Kabbala her zaman gizlidir, gerek sözlü olan kısım ve gerekse "Zohar"a ve "Sefer Yetzirah"a dayalı olan bölümler her zaman gizli bir atmosferde incelenmiştir. Kabbalist, Tanrısal gücü keşfetmek için dinsel kurallara uymak gerekliliğine inanmakta ve eğer bunları yapmadan Kabbala yaparsa felâketler yaşanacağına inanmaktadır. Bu o kadar büyük bir gizdir ki halâ binlerce yıllık metinler sadece sözlü olarak Zfat'ta veya Galil'de (İsrail) tarikat üyeleri arasında dış dünyaya kapalı olarak tartışılmaktadır. Talmud ve Kabbala'nın rekabeti XVI. yüz yıl sonrasında doruğa çıkar. Zfat'a Polonya'dan gelen Rav İzak Luria Aşkenazi bu kentte kurduğu Kabalistik eğitim veren kolejiyle bir akımın başlatıcısı olur.

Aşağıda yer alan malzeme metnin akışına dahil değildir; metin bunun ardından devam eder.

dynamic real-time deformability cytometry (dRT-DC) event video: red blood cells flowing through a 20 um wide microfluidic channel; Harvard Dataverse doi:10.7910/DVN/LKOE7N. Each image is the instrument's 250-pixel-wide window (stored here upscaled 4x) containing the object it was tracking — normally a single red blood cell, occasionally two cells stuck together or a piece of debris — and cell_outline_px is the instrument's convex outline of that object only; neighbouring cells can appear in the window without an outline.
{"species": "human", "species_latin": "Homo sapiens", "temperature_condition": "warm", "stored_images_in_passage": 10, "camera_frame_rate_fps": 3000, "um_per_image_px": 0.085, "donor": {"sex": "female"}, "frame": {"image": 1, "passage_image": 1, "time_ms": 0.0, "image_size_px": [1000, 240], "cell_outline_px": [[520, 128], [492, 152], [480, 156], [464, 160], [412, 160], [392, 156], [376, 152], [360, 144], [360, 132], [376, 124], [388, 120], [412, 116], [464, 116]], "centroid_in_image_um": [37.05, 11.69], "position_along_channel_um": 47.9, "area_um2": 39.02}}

"Zfat Aslanları" olarak kendilerini tanıtan bu grup mesihî kurtuluş doktrinini temel alarak dini bir takım sonuçlara ulaşırlar. "Tzimzum" (büzülme), "Tikun" (tamirat, kurtuluş) kavramları burada önem kazanmaktadır. Luria yaratılışı bir kırılma teorisi ile özetlemektedir ve tamirat ancak mesihin gelişiyle olacaktır demektedir. Bu bekleyiş tüm Yahudi cemaatlerinde hızla yayılır, birbiri ardınca gelen katliamlar ve baskılar mesihî dönemin adeta habercisi olarak kabul edilir. Luria'nın ölümü sonrasında da bu ümit devam etmektedir, 1600'lü yıllara gelindiğinde ise had safhaya ulaşır.

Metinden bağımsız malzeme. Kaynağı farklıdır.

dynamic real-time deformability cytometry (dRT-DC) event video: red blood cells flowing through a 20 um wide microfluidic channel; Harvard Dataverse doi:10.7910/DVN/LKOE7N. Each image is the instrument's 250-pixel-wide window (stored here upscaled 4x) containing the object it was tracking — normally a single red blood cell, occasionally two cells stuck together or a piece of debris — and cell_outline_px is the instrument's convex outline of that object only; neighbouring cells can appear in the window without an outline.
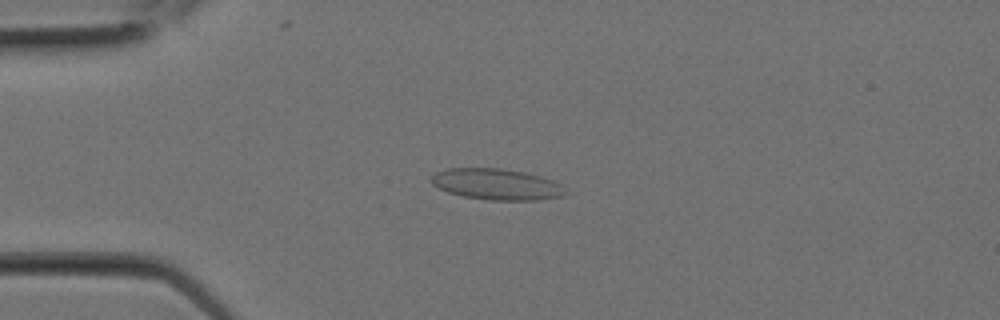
{"species": "Egyptian fruit bat (a non-hibernating species)", "species_latin": "Rousettus aegyptiacus", "temperature_condition": "room temperature", "stored_images_in_passage": 6, "camera_frame_rate_fps": 3000, "um_per_image_px": 0.085, "animal": {"sex": "female"}, "frame": {"image": 1, "passage_image": 5, "time_ms": 1.333, "image_size_px": [1000, 320], "cell_outline_px": [[568, 192], [564, 196], [540, 200], [488, 200], [464, 196], [448, 192], [432, 184], [428, 180], [436, 172], [448, 168], [500, 168], [524, 172], [540, 176], [552, 180], [560, 184]], "centroid_in_image_um": [42.22, 15.66], "position_along_channel_um": 42.8, "area_um2": 24.39}}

Sabetay Sevi (Zwi=Sebi) 1622 yılında o dönemin en önemli Yahudi cemaatlerinden birinin yaşadığı İzmir'de doğar. Küçük yaşlardan itibaren dinî bir atmosferde büyür ve ailesinin isteklerinin tersine dinî bir eğitim alır. Bu dinî eğitim onu zamanla Kabbala'nın içine doğru iter. Kendi ruhî yapısının da elverişli olmasından dolayı genç yaşta mistik bir hayat tarzını benimsemiştir. Sevi'nin Zohar ile tanışması ve ardından da Luria'nın fikirlerini öğrenmesine paralel olarak gelişen düşünceleri başlarda pek fazla dikkate alınmaz. O İsrail ulusunun dünyanın her tarafında yaşadığı sıkıntılı ve acılarla dolu yaşantısını kendisine mal etmektedir. Ona göre mesihî kurtuluşun gerçekleşmesine az bir zaman vardır. Genç Sabetay mesih olduğu iddiasıyla sinagoglarda vaazlar vermeye başlar. Tamamen Zohar'a dayanan bazı yorumlar yapar, geleneksel olan dinî kuralları hiçe sayarak yeni düzenlemeler getirir, doğal olarak Yahudi cemaati onu dışlar. Yalnız özellikle Orta Avrupa'da meydana gelen Yahudi kıyımlarının yarattığı gerginlik ve korku da halkın mesih beklentisini kuvvetlendirmektedir.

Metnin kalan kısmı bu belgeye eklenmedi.